The soldiers, whose names and ranks were not released, were then assigned to Task Force Falcon’s 2nd Battalion, 135th Infantry Regiment. The Guard unit is based at Albert Lea, Minn.
They received nonjudicial, or administrative, punishment, according to a news release issued Wednesday by U.S. Army Europe.
Maj. Gen. Bennie E. Williams, commander of the 21st Theater Support Command, imposed the punishment under Article 15 of the Uniform Code of Military Justice. Williams is the court-martial convening authority for U.S. Army forces serving in Kosovo.
One soldier was found guilty of one count of maltreatment of detainees, the release said. He was ordered to forfeit $3,380 in pay, USAREUR spokesman Michael Tolzmann said.

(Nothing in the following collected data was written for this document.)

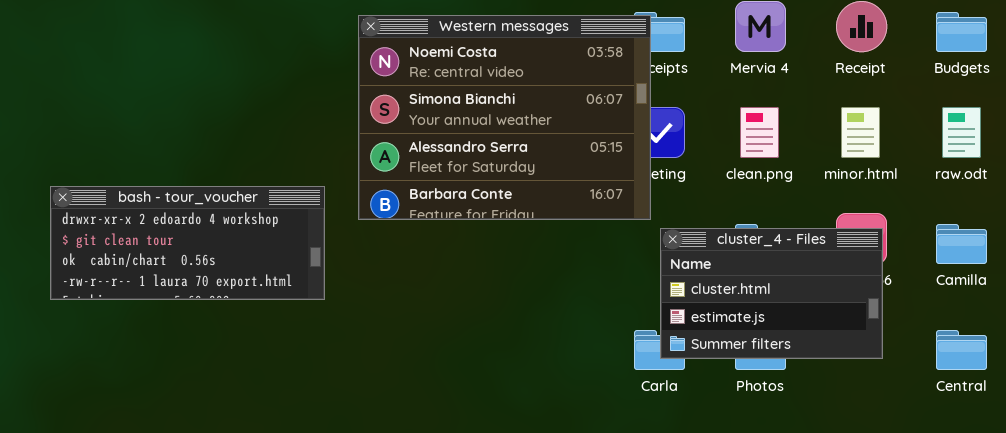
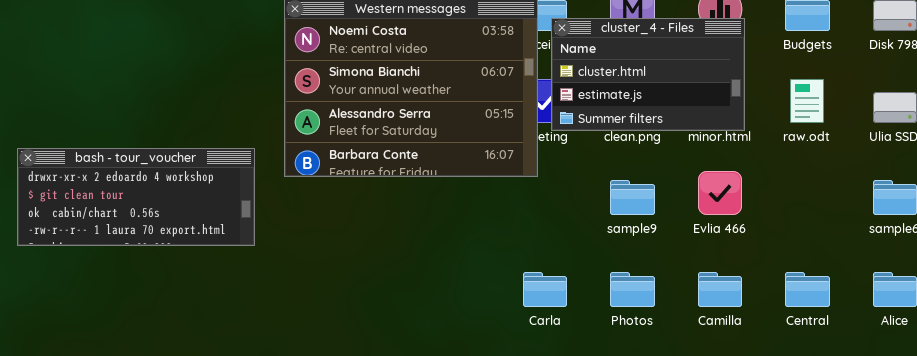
Camilla: [936,224,987,264] -> [698,272,742,307], moved
cluster_4 - Files: [660,228,883,359] -> [551,18,745,131], moved

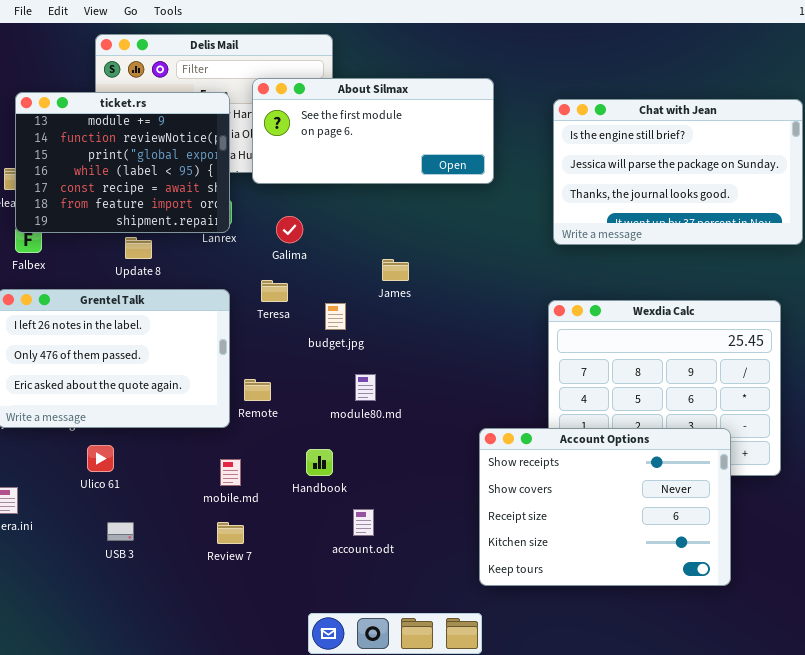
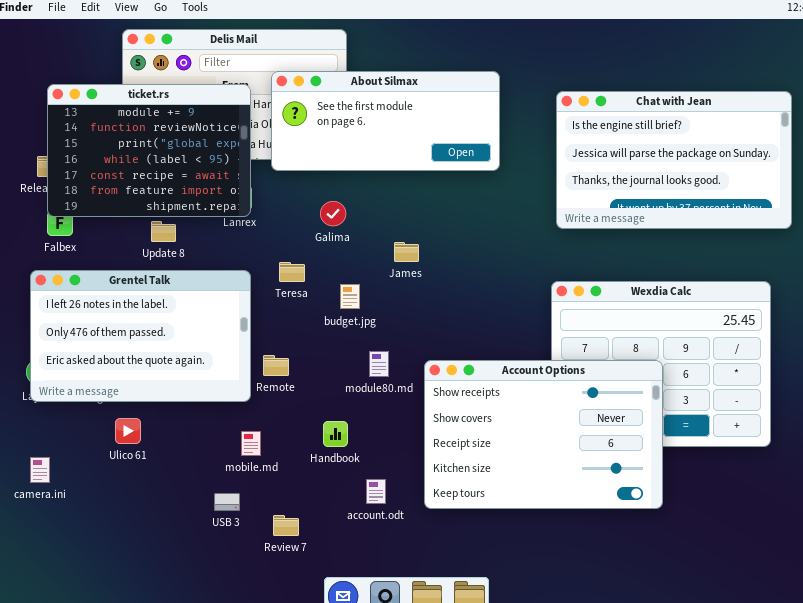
Galima: [276,216,303,243] -> [320,201,346,226], moved
Account Options: [479,428,731,586] -> [424,360,663,509], moved
USB 3: [107,522,134,541] -> [214,493,240,511], moved
Review 7: [217,522,244,544] -> [273,515,299,536], moved

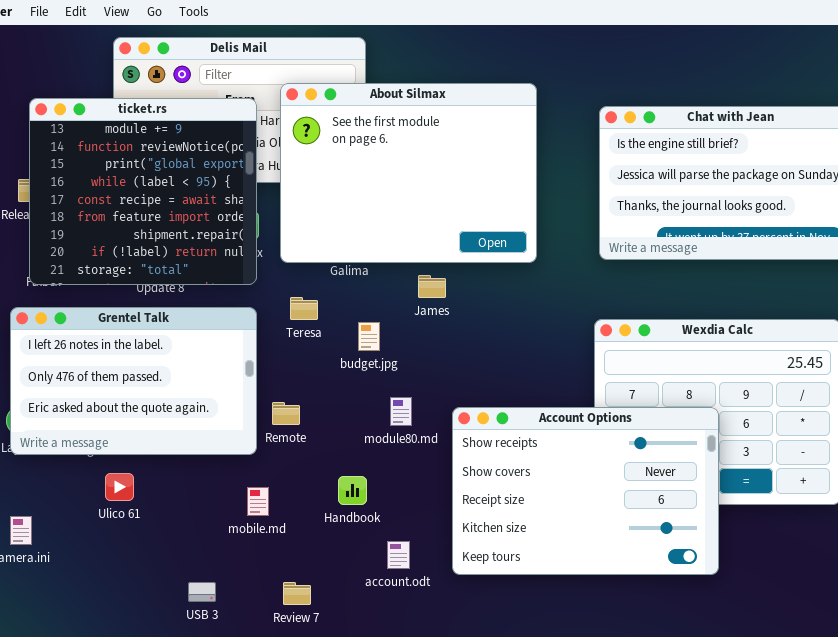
About Silmax: [271,71,500,171] -> [280,83,537,263], resized
ticket.rs: [47,84,251,217] -> [29,98,257,285], resized
USB 3: [214,493,240,511] -> [188,582,216,602], moved

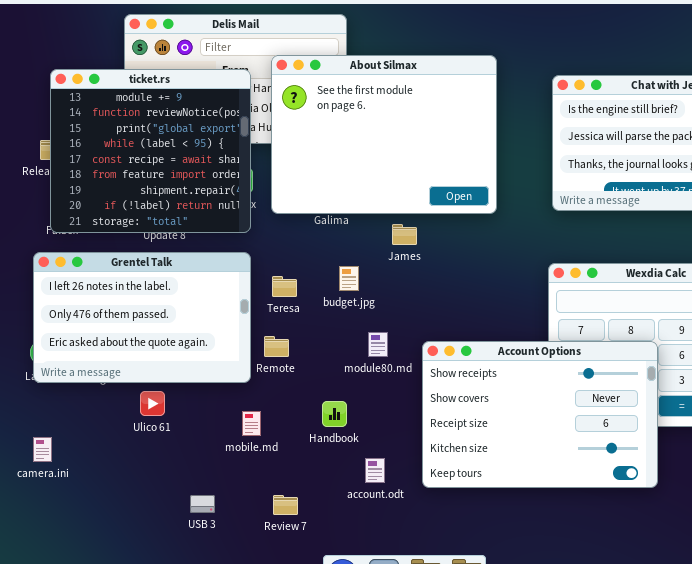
Teresa: [290,297,318,320] -> [272,276,297,297], moved
Ulico 61: [105,473,134,501] -> [140,391,165,416], moved

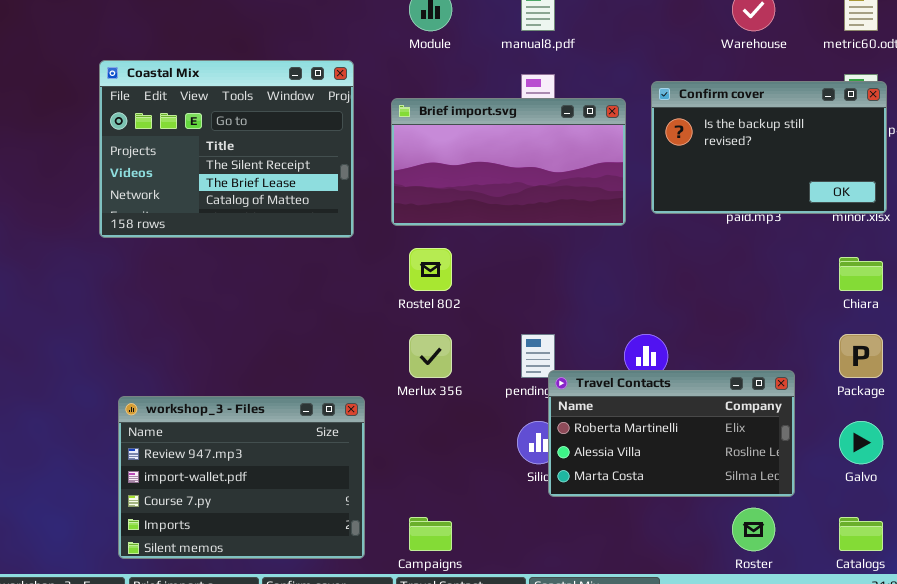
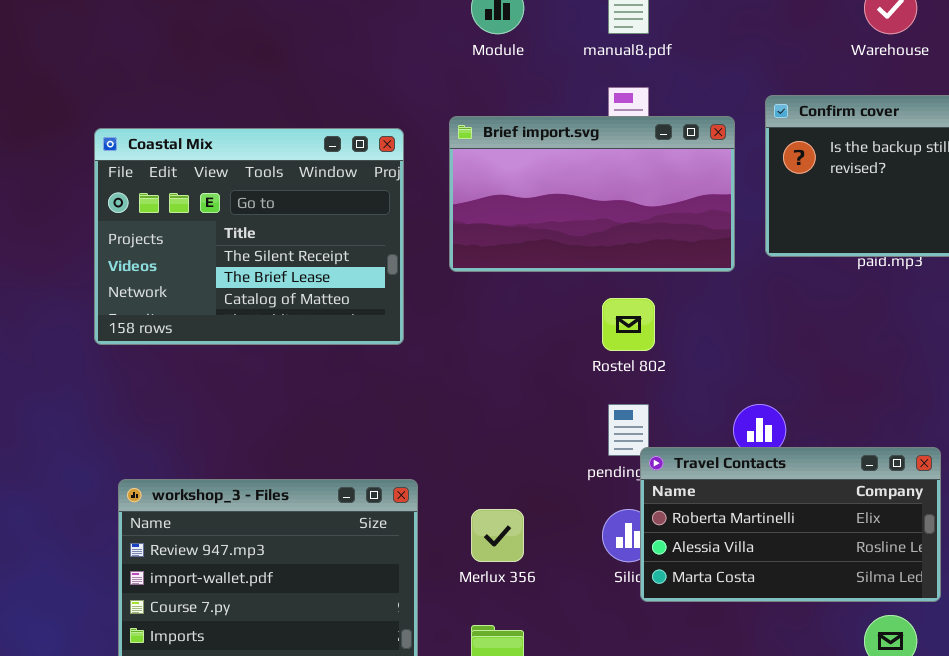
Coastal Mix: [99,60,354,238] -> [94,128,404,345], moved
Rostel 802: [409,248,452,291] -> [602,298,655,351], moved
Merlux 356: [409,334,452,378] -> [471,509,524,562], moved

Another soldier was found guilty of a single charge of obstruction of justice. He was ordered to pay $1,804.
The two soldiers appealed the punishment to the USAREUR deputy commander, Lt. Gen. William E. Ward, who denied the appeals.
Williams reprimanded the other four soldiers. He found a seventh soldier not guilty of all charges. All seven soldiers have redeployed to the United States.
Two Kosovars charged that the soldiers mistreated locals during an April 22 cordon and search in the eastern Serbian enclave of Vrbovac. The operation, in which troops close off an area for house-to-house searches, was conducted following riots on March 17 that killed 19 people, mostly in Mitrovica near the Kosovo-Serbia border.
The United Nations and NATO took control of Kosovo in 1999 after a 78-day bombing campaign to halt a civil war between Yugoslavs and Albanian separatists.